O diálogo entre o jovem Willie e seu pai Sam ilustra com perfeição o eixo principal de Ao coração da tempestade, HQ de Will Eisner que chega agora no Brasil pela Quadrinhos na Companhia. Lançada originalmente em 1991, a obra tem forte tom autobiográfico e mostra as lembranças de um jovem artista quando segue em um trem em direção a Segunda Guerra.A imagem do trem seguindo em frente e Willie vendo seu passado através da janela remete ao diálogo citado, mostrando a vida como uma viagem. Alguns detalhes nas ilustrações ajudam o leitor a situar-se quanto ao tempo, quando certos acontecimentos aconteceram, mas a revisão do passado de Willie não chega exatamente a ser linear: confunde-se com memórias dos pais contando sobre suas vidas antes de casados, por exemplo.

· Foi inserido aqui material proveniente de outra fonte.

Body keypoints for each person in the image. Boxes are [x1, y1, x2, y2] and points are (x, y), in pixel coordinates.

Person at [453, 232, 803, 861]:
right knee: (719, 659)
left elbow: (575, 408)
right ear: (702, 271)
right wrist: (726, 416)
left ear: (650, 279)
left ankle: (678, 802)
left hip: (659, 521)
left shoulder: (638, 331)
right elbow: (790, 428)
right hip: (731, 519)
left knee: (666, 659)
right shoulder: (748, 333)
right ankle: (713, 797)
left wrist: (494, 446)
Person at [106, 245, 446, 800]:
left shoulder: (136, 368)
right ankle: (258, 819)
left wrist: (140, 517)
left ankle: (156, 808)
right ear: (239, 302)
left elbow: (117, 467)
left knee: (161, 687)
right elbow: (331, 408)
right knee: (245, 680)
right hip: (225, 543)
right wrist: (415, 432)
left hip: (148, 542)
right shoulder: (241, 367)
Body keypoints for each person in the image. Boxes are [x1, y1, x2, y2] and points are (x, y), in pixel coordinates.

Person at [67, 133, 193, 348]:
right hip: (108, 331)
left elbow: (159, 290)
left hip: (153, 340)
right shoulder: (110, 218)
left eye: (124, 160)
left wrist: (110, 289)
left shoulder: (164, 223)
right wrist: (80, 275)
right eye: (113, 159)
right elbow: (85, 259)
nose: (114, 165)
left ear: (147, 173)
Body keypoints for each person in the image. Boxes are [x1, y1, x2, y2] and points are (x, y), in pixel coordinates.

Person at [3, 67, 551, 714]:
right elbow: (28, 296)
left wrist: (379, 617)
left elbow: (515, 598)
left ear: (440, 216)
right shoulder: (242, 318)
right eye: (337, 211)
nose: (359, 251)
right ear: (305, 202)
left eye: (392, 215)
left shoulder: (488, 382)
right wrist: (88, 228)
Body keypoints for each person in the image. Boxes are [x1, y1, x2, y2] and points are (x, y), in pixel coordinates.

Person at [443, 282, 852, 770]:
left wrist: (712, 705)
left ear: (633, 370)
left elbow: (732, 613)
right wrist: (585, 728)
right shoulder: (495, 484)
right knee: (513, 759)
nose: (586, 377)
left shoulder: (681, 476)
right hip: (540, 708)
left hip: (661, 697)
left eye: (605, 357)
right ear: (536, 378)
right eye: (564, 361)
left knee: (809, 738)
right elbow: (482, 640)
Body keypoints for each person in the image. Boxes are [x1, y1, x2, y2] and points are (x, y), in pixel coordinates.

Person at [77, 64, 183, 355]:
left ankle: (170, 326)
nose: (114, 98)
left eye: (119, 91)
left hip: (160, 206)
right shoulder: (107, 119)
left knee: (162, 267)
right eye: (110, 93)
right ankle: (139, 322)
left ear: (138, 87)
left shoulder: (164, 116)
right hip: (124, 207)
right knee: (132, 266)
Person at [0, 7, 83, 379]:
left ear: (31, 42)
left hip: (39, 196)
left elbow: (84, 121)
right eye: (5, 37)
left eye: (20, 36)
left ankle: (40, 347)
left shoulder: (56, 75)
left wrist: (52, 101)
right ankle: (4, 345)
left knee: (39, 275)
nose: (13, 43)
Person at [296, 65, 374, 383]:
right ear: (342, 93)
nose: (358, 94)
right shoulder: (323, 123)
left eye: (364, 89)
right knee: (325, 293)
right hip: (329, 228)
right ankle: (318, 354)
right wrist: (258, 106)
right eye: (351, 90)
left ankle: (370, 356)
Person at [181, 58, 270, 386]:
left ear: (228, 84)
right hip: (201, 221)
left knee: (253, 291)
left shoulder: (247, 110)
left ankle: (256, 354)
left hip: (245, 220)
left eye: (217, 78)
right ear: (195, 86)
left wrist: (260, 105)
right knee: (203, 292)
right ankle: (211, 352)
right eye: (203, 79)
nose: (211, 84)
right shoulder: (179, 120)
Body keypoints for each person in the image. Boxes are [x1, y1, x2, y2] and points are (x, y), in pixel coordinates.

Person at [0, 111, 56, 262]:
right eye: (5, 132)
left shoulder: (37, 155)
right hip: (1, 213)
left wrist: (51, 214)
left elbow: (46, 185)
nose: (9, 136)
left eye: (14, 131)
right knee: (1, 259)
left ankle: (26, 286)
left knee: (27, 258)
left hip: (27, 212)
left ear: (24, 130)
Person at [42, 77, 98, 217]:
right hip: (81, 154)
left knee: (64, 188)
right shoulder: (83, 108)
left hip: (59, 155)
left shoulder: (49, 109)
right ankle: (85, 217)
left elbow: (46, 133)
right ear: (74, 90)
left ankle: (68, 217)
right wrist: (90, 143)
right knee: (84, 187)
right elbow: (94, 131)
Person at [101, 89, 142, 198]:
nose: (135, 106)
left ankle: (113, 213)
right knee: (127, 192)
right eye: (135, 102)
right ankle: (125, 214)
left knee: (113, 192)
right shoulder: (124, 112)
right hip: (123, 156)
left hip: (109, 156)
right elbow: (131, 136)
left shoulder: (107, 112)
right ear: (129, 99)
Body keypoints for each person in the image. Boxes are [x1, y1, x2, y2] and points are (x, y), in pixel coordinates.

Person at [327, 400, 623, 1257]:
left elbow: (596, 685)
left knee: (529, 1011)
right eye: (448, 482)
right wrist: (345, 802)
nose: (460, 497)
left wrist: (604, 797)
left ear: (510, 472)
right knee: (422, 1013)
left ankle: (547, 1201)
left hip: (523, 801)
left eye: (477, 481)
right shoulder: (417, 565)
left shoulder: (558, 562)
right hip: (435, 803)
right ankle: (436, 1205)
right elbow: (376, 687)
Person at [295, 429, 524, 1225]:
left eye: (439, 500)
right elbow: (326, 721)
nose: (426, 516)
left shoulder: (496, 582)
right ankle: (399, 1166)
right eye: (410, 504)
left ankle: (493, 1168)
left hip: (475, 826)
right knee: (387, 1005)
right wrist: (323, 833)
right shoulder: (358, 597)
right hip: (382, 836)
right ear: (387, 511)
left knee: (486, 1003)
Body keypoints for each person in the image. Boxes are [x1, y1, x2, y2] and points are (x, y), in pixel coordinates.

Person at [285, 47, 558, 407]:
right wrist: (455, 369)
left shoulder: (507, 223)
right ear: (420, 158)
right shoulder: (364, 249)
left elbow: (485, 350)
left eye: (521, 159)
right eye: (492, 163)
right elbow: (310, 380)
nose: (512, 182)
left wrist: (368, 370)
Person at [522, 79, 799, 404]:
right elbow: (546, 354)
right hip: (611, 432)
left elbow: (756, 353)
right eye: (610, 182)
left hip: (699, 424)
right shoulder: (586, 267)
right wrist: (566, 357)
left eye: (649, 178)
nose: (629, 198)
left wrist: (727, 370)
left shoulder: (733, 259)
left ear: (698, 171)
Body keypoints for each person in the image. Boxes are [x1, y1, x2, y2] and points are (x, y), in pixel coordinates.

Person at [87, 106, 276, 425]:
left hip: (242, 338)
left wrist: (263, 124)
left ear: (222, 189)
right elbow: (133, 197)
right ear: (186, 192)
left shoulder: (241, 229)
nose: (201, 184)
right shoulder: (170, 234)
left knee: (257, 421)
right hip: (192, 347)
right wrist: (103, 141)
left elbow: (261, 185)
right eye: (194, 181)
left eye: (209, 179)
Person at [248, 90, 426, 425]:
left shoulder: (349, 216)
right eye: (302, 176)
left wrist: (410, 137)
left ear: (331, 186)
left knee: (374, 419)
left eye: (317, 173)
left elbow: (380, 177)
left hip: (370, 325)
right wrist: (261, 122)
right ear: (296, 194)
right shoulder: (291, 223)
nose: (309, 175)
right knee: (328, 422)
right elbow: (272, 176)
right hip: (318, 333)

É no relato dos pais que vemos um tema recorrente no trabalho de Eisner (como pode ser conferido em Avenida Dropsie): a construção dos Estados Unidos pelos imigrantes. O sentimento de ser daquele lugar, mas não ser reconhecido como parte dele por outros grupos. Aqui essa questão é ainda mais gritante, porque ele segue “ao coração da tempestade” para defender esse país que em determinados momentos não vê um judeu como parte do todo.
As personagens são extremamente cativantes porque são, antes de tudo, simples. Não querem mais do que serem aceitos e viver bem (e quem não quer?). Eu diria que talvez a mãe de Willie tenda um pouco para o esteriótipo de “mãe judia”, mas o pai principalmente é encantador, com aquela postura meio sonhadora de quem não se deixa perturbar pelas dificuldades.
A arte de Eisner em Ao coração da tempestade também merece destaque. Em alguns momentos há uma sequência sem qualquer fala das personagens, mas pelo traçado das expressões você consegue captar bem mais do que palavras conseguiriam dizer. E ele repete esse efeito várias vezes ao longo da história, sempre causando essa mesma sensação.
É sem dúvida uma grande graphic novel. Um daqueles trabalhos que mostram a vida como o que é: multifacetada, com momentos crus e de raiva com outros delicados e marcados pela felicidade. E justamente por fazer isso de forma tão simples e clara, Eisner conquista já nos primeiros quadrinhos, fazendo com que você só largue Ao coração da tempestade quando Willie chega ao final da jornada.